== Problem to work on ==
Please rewrite the items from the line containing "What is the minimum value for intensity(dBm)?" through the end of the records, changing every "value" to "reading" and keeping everything else the same. Leave the pictures out of your answer.

---------- Data for this task ----------

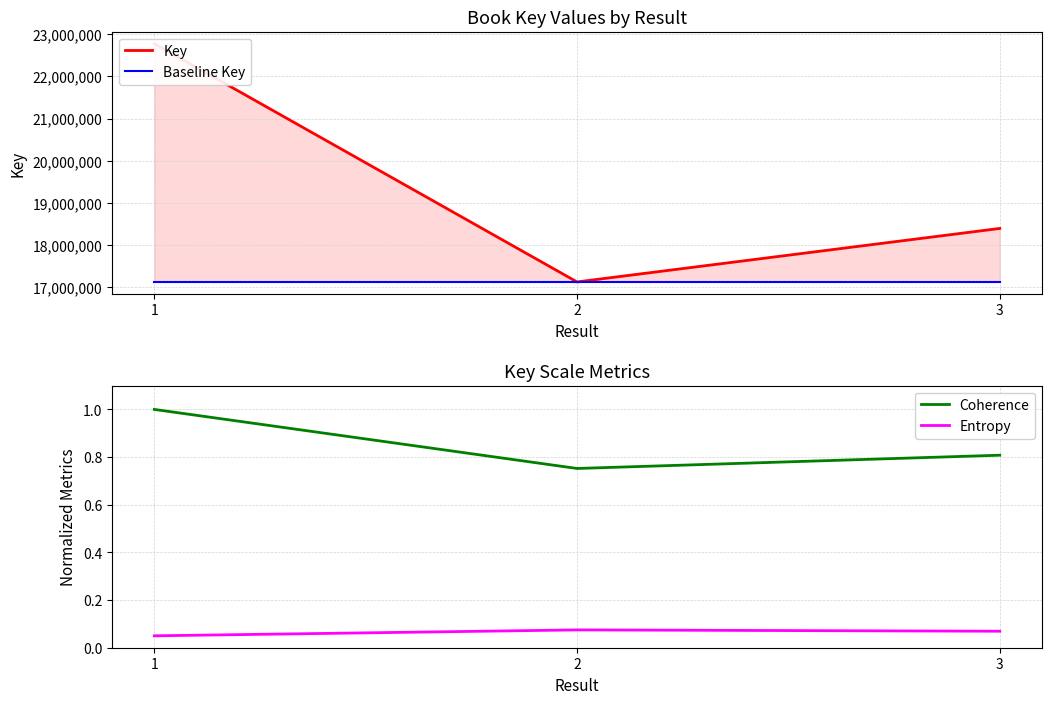

Reading left to right, extract all data points from this chart.

Key: 22773532.0	17131080.0	18397895.0
Baseline Key: 17131080.0	17131080.0	17131080.0
Coherence: 1.0	0.8	0.8
Entropy: 0.1	0.1	0.1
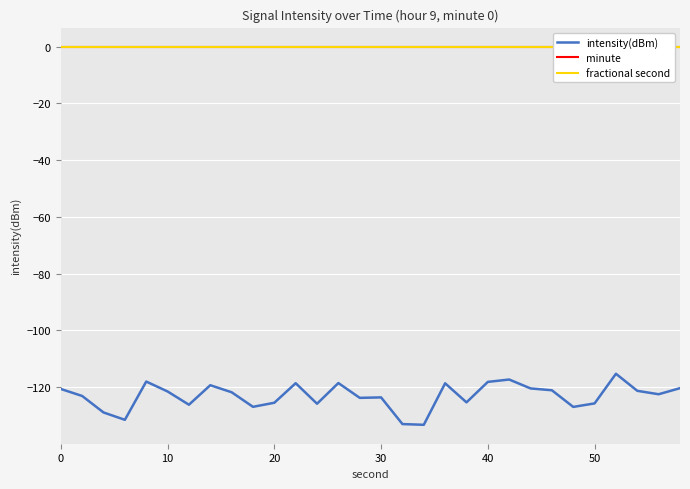

What is the minimum value for intensity(dBm)?

-133.2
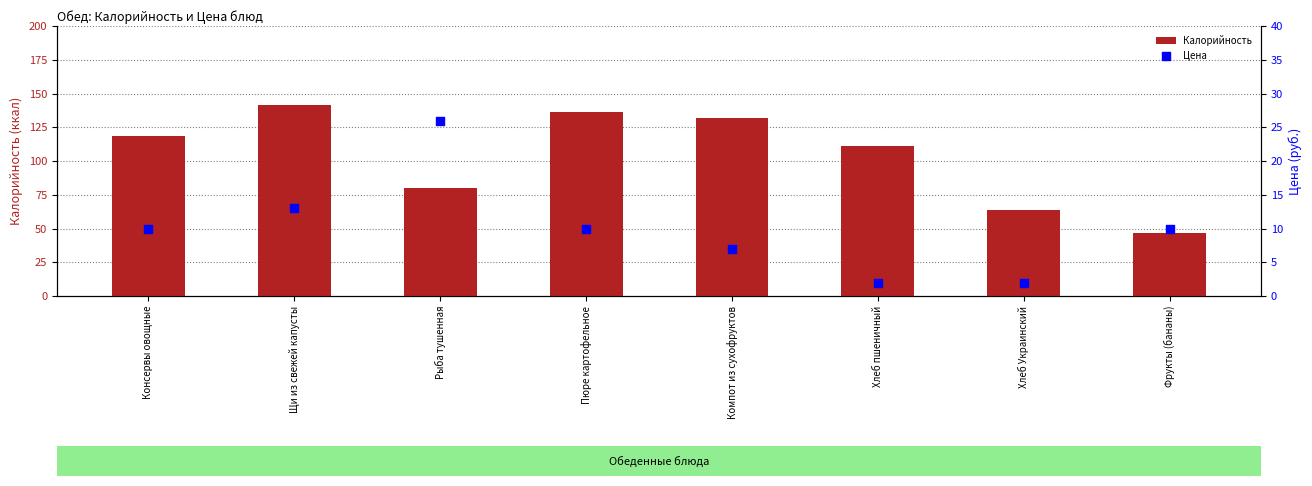

At how many categories does at least one series exceed 3?

8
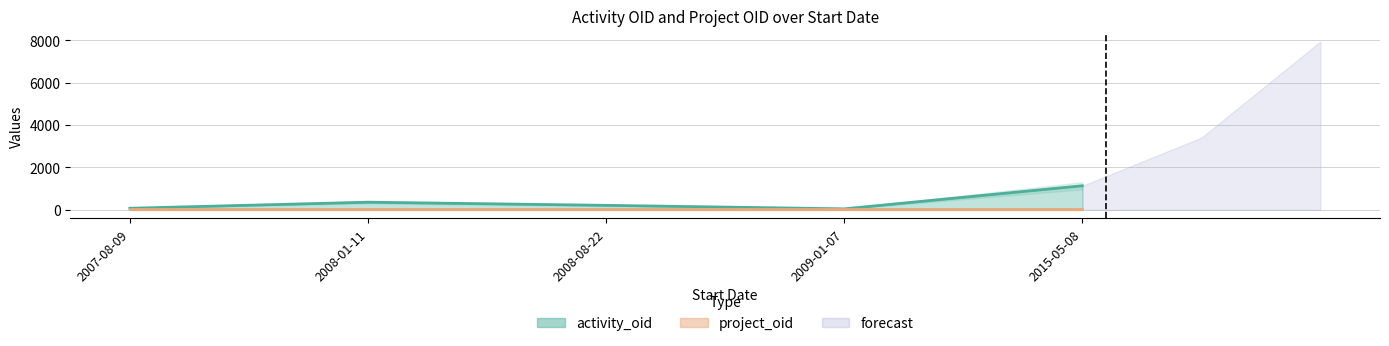

List the labels in order of value, smallest first.

2009-01-07, 2007-08-09, 2008-08-22, 2008-01-11, 2015-05-08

----------

== Exercise output ==
What is the minimum reading for intensity(dBm)?

-133.2

At how many categories does at least one series exceed 3?

8

List the labels in order of reading, smallest first.

2009-01-07, 2007-08-09, 2008-08-22, 2008-01-11, 2015-05-08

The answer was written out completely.